In a recent string of cases, the Supreme Court has routinely cabined criminal statutes where the outer bounds of statutory interpretation threaten vagueness and fail to provide fair notice to ensure that everyone indicted under a statute knows he was violating the law.[4] These mens rea requirements are essential to our criminal law jurisprudence. As such, the Supreme Court has never left the outer bounds of a statute up to prosecutorial discretion.[5] The government’s current broad interpretation of the tax code’s obstruction statute runs counter to these principles and threatens all taxpayers.

This case has the attention of the legal community, but every taxpayer should be paying attention as well. Would the average American know that not doing something—like not giving their accountant a record showing their recent $200 profit from an eBay sale of their old record collection—was felony obstruction of the IRS’s administration of the tax code? Certainly, the taxpayer might know that this $200 is probably revenue and that he should probably report it to his accountant. And in this scenario, the failure to send this income to his accountant would, at least plausibly, impede the IRS’s ability to levy and collect taxes on that money in the future. But this is the constitutional weakness with the government’s current overly broad interpretation of the obstruction statute—it doesn’t actually require that the taxpayer know, for instance, that not reporting $200 to his accountant would then or later obstruct or impede any IRS agent’s “administration of the tax code” in a manner that could constitute a felony.

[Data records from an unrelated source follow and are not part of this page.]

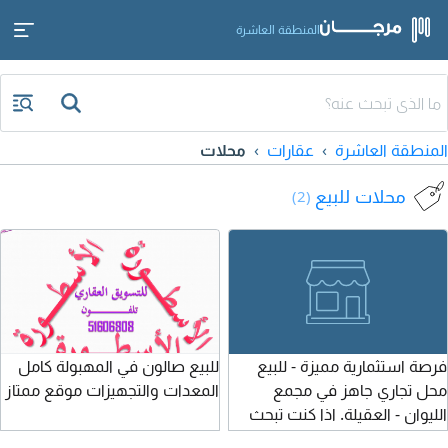
المنطقة العاشرة
المنطقة العاشرة
عقارات
محلات
محلات للبيع
(2)
فرصة استثمارية مميزة - للبيع
للبيع صالون في المهبولة كامل
محل تجاري جاهز في مجمع
المعدات والتجهيزات موقع ممتاز
الليوان - العقيلة. اذا كنت تبحث
عن مشروع جاهز للانطلاق في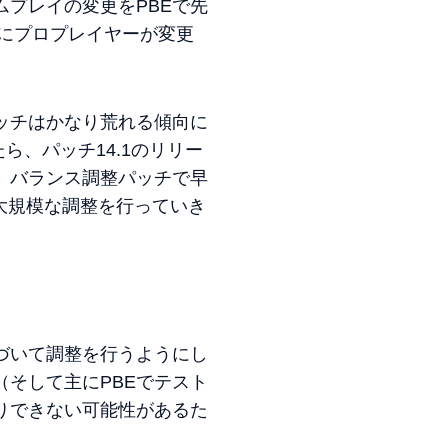
プレイの変更をPBEで先
前にプロプレイヤーが変更
ッチはかなり荒れる傾向に
ら、パッチ14.1のリリー
、バランス調整パッチで早
で大規模な調整を行っていき
づいて調整を行うようにし
そして主にPBEでテスト
りできない可能性があるた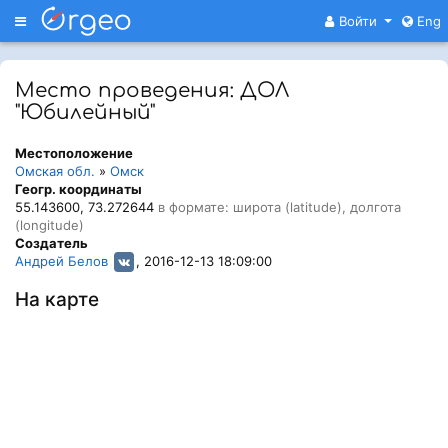
Меню
Войти
Eng
Место проведения: ДОЛ
"Юбилейный"
Местоположение
Омская обл.
»
Омск
Геогр. координаты
55.143600, 73.272644
в формате: широта (latitude), долгота
(longitude)
Создатель
Андрей Белов
, 2016-12-13 18:09:00
На карте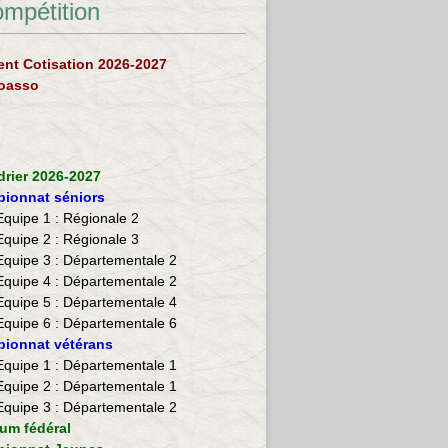
ompétition
nt Cotisation 2026-2027
loasso
drier 2026-2027
ionnat séniors
Equipe 1 : Régionale 2
Equipe 2 :
Régionale 3
Equipe 3 : Départementale 2
Equipe 4 : Départementale 2
Equipe 5 : Départementale 4
Equipe 6 : Départementale 6
ionnat vétérans
​Equipe 1 : Départementale 1
Equipe 2 : Départementale 1
Equipe 3 : Départementale 2
ium fédéral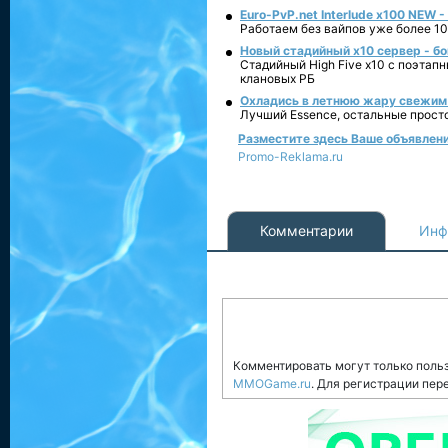
Euro-PvP.net Interlude х100 NEW 
Работаем без вайпов уже более 10
Новый стадийный х10 сервер - бо
Стадийный High Five x10 с поэтап
клановых РБ
Охладись в летнюю жару свежим 
Лучший Essence, остальные прост
Разместите здесь Ваше объявление
Promo-Reklama.ru
Комментарии
Инф
Комментировать могут только поль
MMOGame.ru
. Для регистрации пер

Marinello is an important case for those concerned with the Government’s propensity to bring charges against people who likely do not know innocent behavior constituted a crime.

You can read the amicus brief here or learn more about the case in our other blog posts, here and here.

 



[1] United States v. Williams, 644 F.2d 696, 699 n. 12 (8th Cir. 1981) (stating that “[a]t one time the Government contended that § 7212 applied only to conduct involving force or threats of force”) (citing United States v. Henderson, 386 F. Supp. 1048, 1055–56 (S.D.N.Y.1974)).

[2] United States v. Marinello, 855 F.3d 455 (2d Cir. 2015) (Jacobs, J., dissenting).

[3] United States v. Kassouf, 144 F.3d 952 (6th Cir. 1998); United States v. Miner, 774 F.3d 336 (6th Cir. 2014).

[4] Seee.g., McDonnell v. United States, 136 S. Ct. 2355, 2367 (2016); Yates v. United States, 135 S. Ct. 1074 (2015); Arthur Andersen LLP v. United States, 544 U.S. 696 (2005); United States v. Aguilar, 515 U.S. 593 (1995).

[5] United States v. Sun-Diamond Growers, 526 U.S. 398, 408, 412 (1999) (declining to rely on “the Government’s discretion” to protect against overzealous prosecutions).